I guess it's unsurprising that UX designers would want to continue having work to do.

IDK, I like it, I would be one of those people that would complain about the 90's look if they didn't do this every now and then. But, people like you are ok with desktops like XFCE I guess, I like trying new paradigms, see what works, change what doesn't. I enjoy the occasional refresh in look and feel. Actually I think people like you are a minority, the majority just continues to enjoy evolutionary steps in design and never complains.
Yea, I fucking love Xfce. Its been the SAME for over a decade. I can't remember the last time they did some crazy/stupid UI/UX shit.

The most recent change was GTK driven, where the buttons on common-file dialog moved to the top. But, it hit every app at once so the relearn was abrupt but short. And it was only one thing. Not a frustrating batch of a dozen inconsistent half-baked "tweaks"

"never complains"

This is not my experience.

The number one complaint I get from non-technical people using computers is "This doesn't look like it used to, I don't know how to do anything anymore."
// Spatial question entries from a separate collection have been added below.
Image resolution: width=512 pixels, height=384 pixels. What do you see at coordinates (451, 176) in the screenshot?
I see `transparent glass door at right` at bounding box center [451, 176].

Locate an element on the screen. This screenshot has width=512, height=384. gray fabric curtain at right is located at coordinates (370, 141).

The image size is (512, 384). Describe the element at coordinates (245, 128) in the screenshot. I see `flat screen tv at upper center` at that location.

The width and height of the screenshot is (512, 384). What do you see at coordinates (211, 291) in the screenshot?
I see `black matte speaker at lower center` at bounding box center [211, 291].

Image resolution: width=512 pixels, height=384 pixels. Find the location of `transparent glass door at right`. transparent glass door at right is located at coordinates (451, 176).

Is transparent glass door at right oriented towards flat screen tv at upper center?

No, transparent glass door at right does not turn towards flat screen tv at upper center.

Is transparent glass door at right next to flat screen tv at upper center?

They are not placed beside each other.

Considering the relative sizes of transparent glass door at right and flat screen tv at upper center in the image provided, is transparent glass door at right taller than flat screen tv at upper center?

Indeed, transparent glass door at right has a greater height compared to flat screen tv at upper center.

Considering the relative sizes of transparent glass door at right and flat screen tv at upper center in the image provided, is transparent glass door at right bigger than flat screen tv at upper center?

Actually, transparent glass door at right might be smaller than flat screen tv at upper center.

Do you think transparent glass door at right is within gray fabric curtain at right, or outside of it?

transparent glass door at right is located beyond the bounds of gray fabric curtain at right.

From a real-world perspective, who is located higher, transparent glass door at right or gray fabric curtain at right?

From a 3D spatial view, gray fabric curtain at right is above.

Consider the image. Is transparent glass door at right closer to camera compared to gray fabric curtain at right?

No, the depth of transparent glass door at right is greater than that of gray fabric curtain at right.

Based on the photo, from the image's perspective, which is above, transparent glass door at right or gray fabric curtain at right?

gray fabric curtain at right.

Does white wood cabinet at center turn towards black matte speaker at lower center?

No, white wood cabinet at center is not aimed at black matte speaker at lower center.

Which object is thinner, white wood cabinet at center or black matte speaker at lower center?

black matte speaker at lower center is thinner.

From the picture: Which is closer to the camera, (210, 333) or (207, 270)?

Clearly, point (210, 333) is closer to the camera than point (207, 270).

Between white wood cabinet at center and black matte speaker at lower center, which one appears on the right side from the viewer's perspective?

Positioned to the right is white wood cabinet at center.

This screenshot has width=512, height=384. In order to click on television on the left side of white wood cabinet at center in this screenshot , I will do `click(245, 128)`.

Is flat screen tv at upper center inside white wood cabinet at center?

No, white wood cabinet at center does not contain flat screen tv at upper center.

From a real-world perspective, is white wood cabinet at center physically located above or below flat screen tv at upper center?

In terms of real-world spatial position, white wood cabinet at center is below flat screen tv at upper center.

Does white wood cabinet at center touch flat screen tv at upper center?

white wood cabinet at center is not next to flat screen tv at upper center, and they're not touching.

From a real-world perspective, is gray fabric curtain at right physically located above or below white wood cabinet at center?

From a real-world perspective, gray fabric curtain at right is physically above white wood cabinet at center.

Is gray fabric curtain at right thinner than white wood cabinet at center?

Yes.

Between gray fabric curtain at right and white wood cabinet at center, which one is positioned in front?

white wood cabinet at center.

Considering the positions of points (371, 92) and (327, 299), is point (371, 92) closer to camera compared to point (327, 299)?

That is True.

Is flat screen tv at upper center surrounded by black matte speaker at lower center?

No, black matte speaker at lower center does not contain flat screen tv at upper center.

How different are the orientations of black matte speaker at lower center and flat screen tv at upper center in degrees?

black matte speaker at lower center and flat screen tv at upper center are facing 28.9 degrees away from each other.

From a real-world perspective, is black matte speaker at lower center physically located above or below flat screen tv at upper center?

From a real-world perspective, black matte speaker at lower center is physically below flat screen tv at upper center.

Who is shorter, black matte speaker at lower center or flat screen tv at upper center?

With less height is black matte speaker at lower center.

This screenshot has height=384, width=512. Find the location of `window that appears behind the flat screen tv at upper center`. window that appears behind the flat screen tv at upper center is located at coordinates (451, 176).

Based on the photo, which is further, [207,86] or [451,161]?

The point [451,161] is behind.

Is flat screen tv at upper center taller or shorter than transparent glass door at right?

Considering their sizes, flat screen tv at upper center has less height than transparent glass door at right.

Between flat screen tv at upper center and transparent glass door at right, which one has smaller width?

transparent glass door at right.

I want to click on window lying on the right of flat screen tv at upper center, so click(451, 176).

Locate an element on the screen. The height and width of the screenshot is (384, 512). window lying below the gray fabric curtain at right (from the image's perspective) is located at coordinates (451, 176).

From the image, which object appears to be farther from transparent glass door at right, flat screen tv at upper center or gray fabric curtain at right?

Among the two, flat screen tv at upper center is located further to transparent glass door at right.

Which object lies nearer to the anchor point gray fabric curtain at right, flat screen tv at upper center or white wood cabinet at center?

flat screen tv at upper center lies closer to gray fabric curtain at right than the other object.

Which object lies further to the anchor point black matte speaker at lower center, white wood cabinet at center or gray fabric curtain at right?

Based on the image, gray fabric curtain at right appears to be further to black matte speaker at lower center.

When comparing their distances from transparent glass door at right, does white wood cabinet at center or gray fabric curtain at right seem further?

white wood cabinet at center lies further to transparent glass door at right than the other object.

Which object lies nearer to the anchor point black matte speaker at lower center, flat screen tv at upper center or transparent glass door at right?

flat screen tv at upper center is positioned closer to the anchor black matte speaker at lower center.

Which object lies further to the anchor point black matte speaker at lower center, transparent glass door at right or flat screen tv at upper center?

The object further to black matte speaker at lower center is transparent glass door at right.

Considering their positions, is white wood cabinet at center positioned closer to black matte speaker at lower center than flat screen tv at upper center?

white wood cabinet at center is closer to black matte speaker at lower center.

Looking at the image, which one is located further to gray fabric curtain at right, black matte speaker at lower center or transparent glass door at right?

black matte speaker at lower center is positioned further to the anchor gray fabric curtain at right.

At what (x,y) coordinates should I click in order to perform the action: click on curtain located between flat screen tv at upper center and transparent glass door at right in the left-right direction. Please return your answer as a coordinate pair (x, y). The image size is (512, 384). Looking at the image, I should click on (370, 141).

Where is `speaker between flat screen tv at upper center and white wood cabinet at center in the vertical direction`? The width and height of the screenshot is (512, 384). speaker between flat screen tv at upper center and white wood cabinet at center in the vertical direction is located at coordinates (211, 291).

They don't complain because they are not technically apt enough to complain, and complaining accomplished nothing anyway.
It's the "broken window fallacy", only they get to break the digital windows of millions of people all over the world instantly.
This is what happens when you have UX designers as full-time employees. They need some sort of grand project to work on. Same thing happened with reddit.
I would point out that "the UX community" is no more a monolith than "the developer community" -- many UX designers do not spend their time chasing the latest UI fads and adding novelty for its own sake.
UX and designers don’t initiate changes. That is driven by product managers who define features, ask for new designs, review options and choose the final design.

The same can be said for developers. Few devs can just make arbitrary changes to an application. They take requirements, produce implementations, and go through review and revision.